If you have a login for the ruckus support site it's up for download.
Photo of Tim Hobson

Tim Hobson

  • 26 Posts
  • 1 Reply Like
I've got 3.5.0.0.808 which is showing on the downloads page however this hasn't addressed the issue with AD groups and roles meaning AD groups are still not supported in this release.
Photo of Dave

Dave

  • 9 Posts
  • 0 Reply Likes
Well that's not what I wanted to hear. I haven't even fired up the vSZ in about forever so have to get it on there and see. Can you see any changes in it?
Photo of Tim Hobson

Tim Hobson

  • 26 Posts
  • 1 Reply Like
I was on 3.4 before 3.5 - 3.5.0.0.808 came out a week or so after i purchased the vSZ.

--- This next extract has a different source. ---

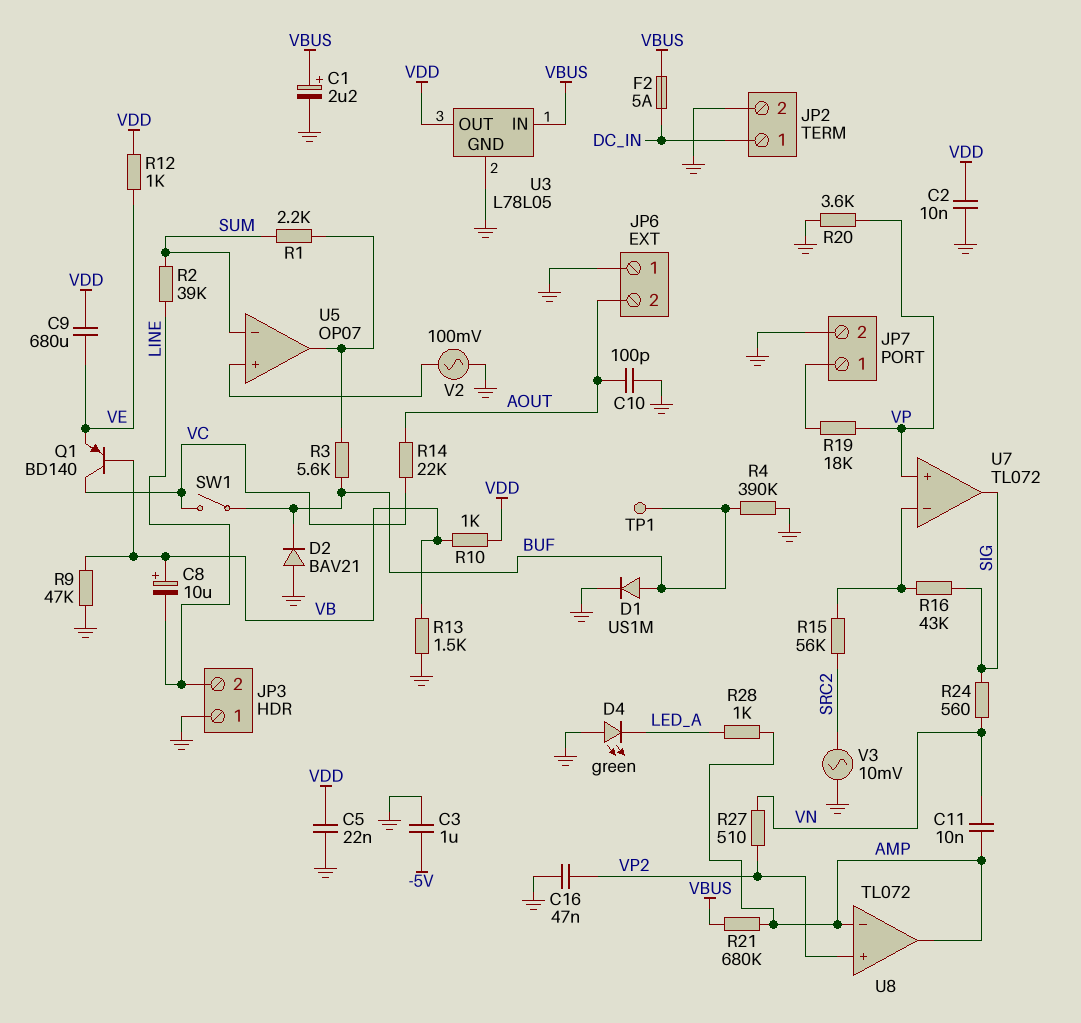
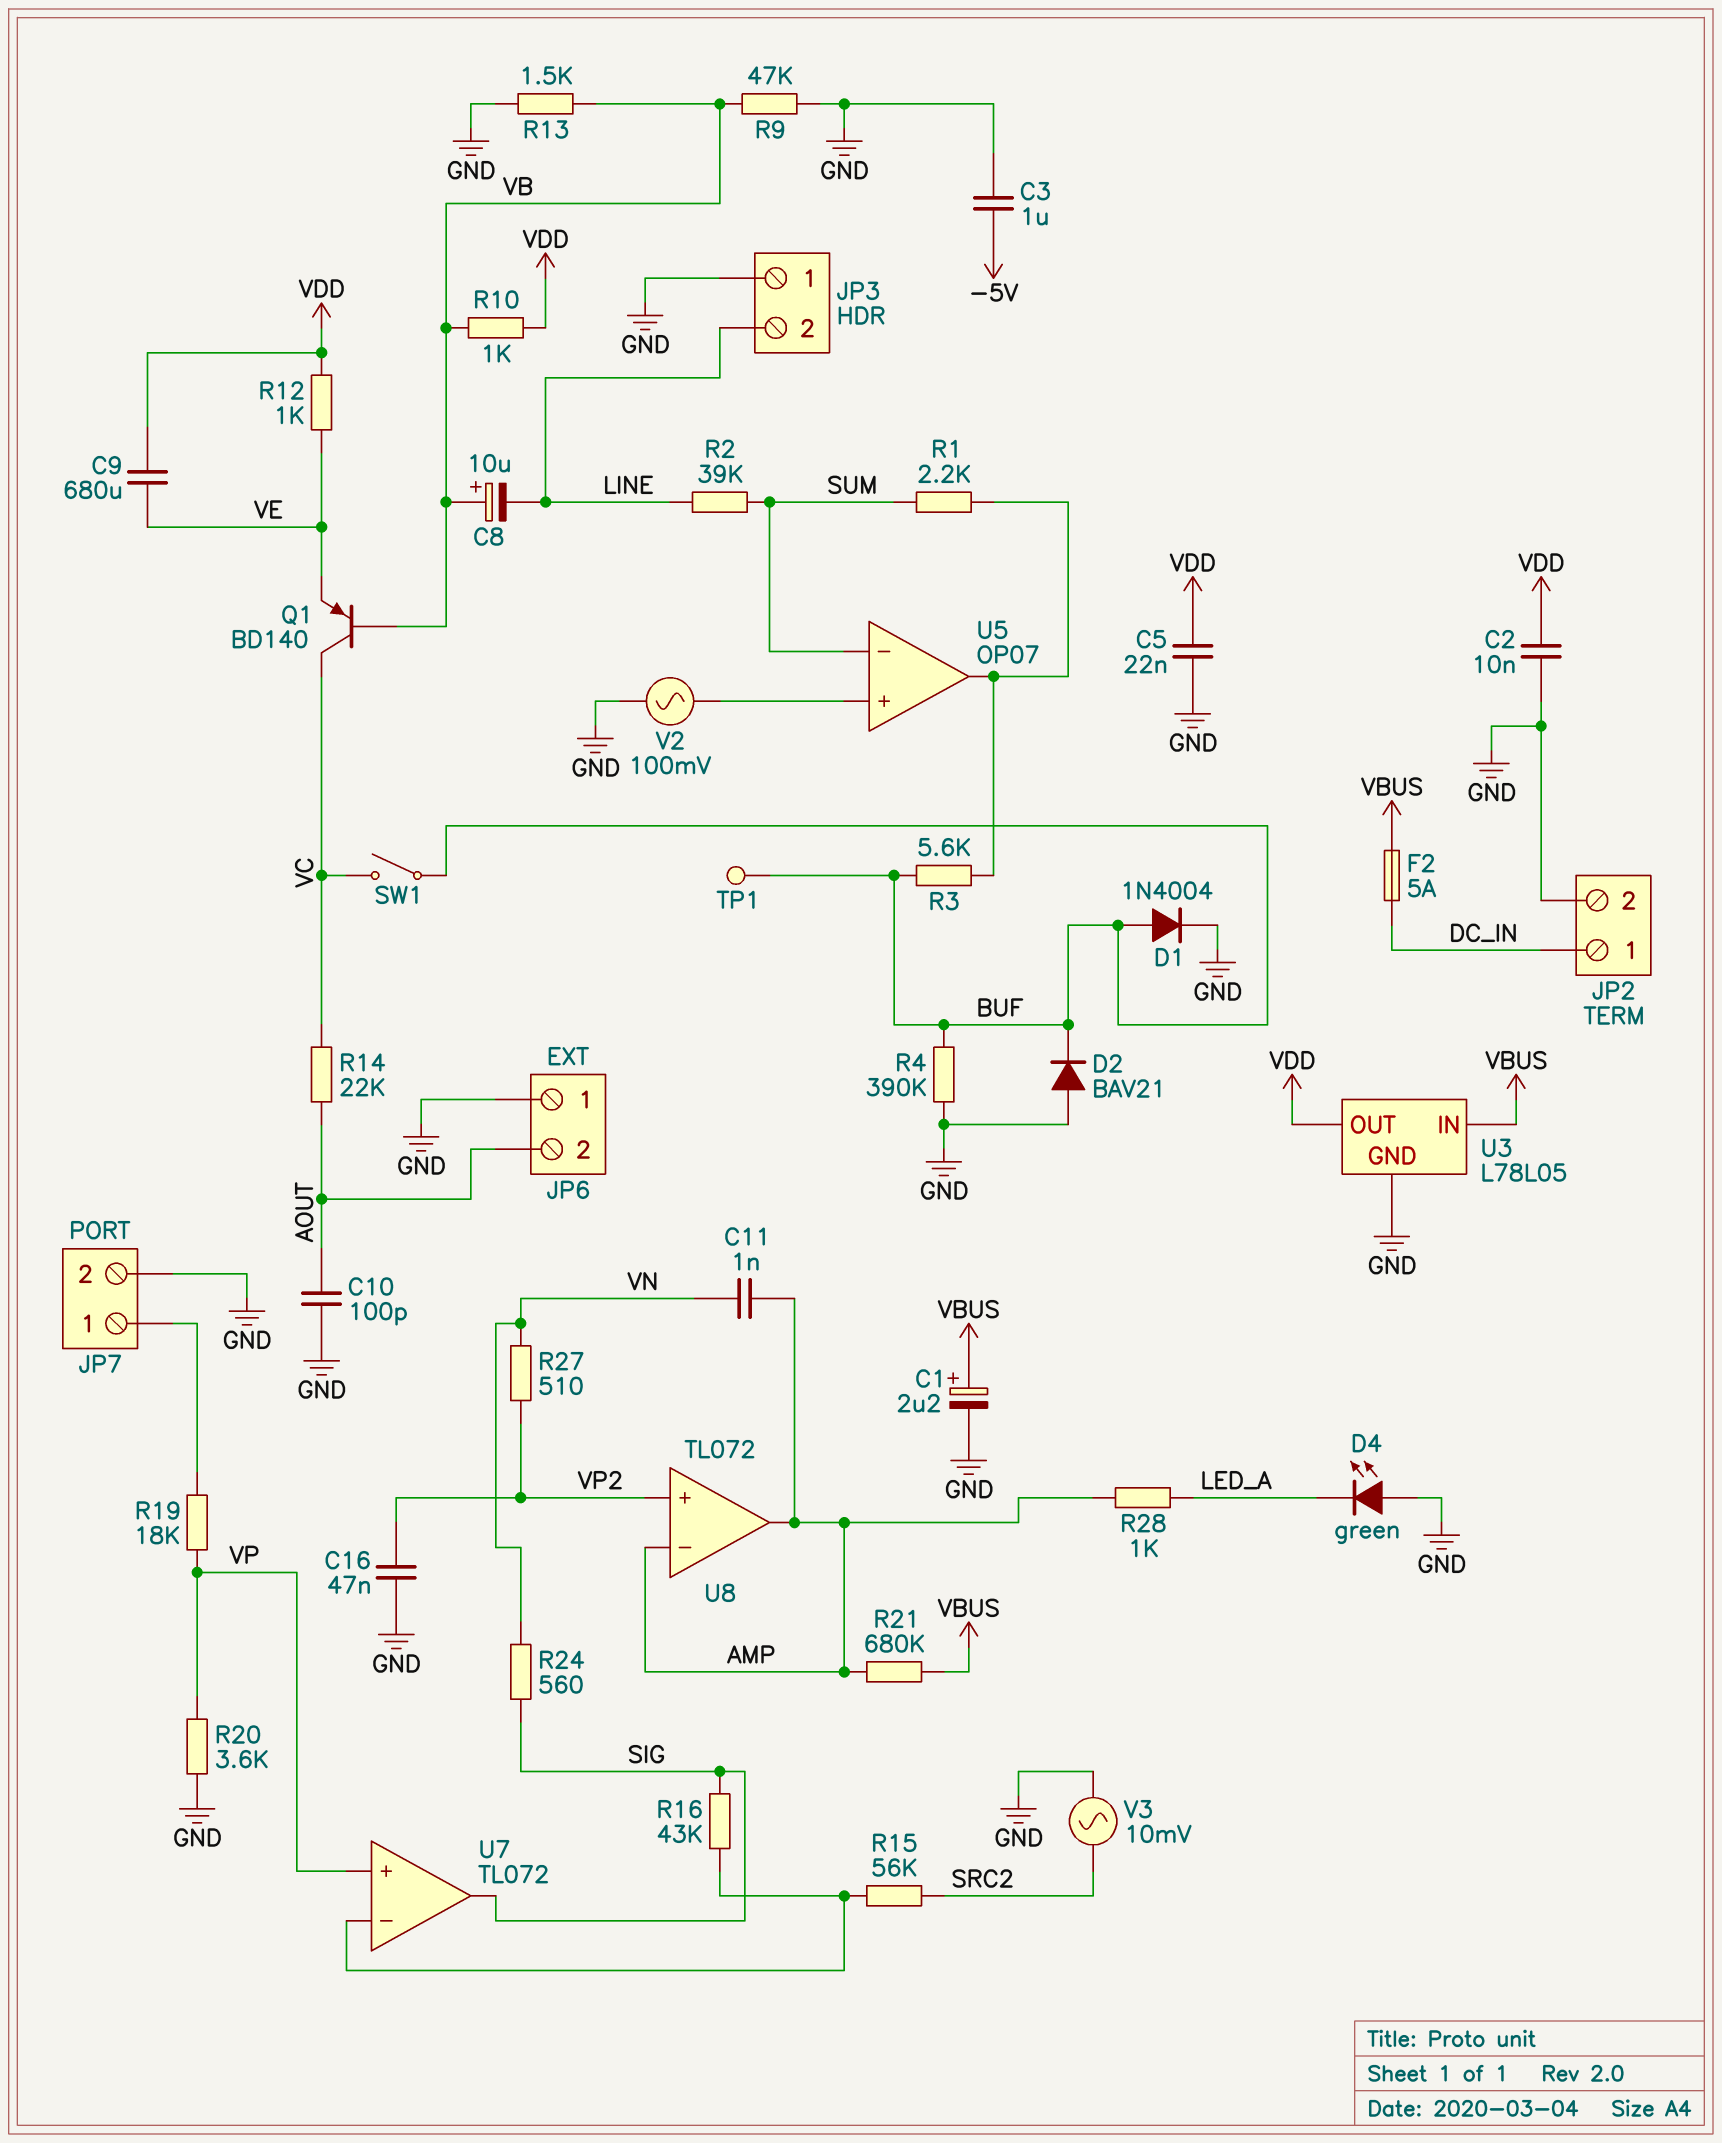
C11: 10nF (AMP, VN) -> 1nF (AMP, VN)
D1: diode US1M (A BUF, K GND) -> diode 1N4004 (A BUF, K GND)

3.5 has a completely different look and feel to it, my upgrade took a couple of hours to complete however it does seem a lot quicker.

I've asked my reseller to look into the AD problem too but they came back with creating a rule and force them on to a specific VLAN, this is not what i want to do, i'm wanting to stop a specific group in AD from being able to connect to a SSID.

Here are 2 screenshots of 3.5 - the login screen and the home page which can be customised.



Photo of Dave

Dave

  • 9 Posts
  • 0 Reply Likes
Do you have your smartzone and zonedirector up at the same time, is it safe to do that?
Photo of Tim Hobson

Tim Hobson

  • 26 Posts
  • 1 Reply Like
I cannot retire the smartzone yet until ruckus bring about the AD group feature. The smartzone has 20 7363s connected to it which is live.

I've got the vSZ setup with 22 R510s sat in a box waiting to be swapped out. Once Ruckus release the AD groups feature, then i'll setup the vSZ to the same configuration as the 1100 and swap the 7363s with the R510s. The R510s will detect with vSZ automatically and set them selves up.

It's been tested and the system is pretty much waiting to go but Ruckus will not release the AD groups feature to the vSZ. It feels like ive spent a small fortune on a white elephant!